■ INFORMATION ■
Segment Open

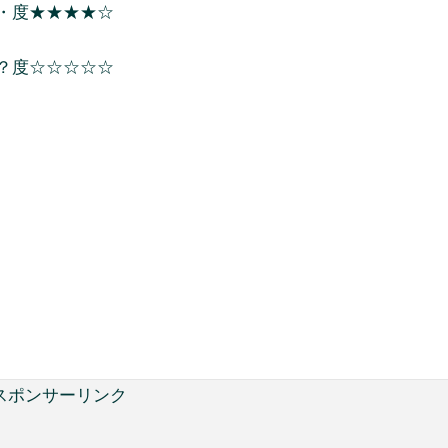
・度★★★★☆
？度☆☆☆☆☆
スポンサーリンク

Segment Closed
Segment Open

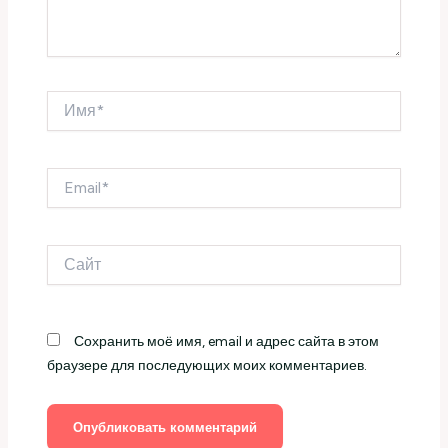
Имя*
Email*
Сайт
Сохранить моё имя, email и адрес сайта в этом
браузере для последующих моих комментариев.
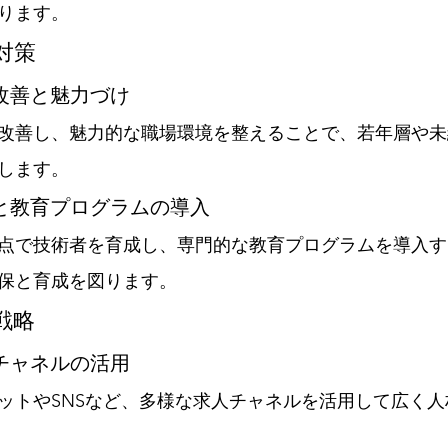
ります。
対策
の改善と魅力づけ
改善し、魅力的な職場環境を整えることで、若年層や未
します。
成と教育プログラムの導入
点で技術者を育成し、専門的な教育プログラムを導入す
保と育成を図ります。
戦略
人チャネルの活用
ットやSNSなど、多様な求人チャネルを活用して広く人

Segment Closed

■ PROBLEM ■
Within these entries, output exactly the lines starting at the one with "браузере для последующих моих комментариев." and finishing at the one with "ットやSNSなど、多様な求人チャネルを活用して広く人". Leave pictures out of the output.

■ ANSWER SECTION ■
браузере для последующих моих комментариев.
ります。
対策
の改善と魅力づけ
改善し、魅力的な職場環境を整えることで、若年層や未
します。
成と教育プログラムの導入
点で技術者を育成し、専門的な教育プログラムを導入す
保と育成を図ります。
戦略
人チャネルの活用
ットやSNSなど、多様な求人チャネルを活用して広く人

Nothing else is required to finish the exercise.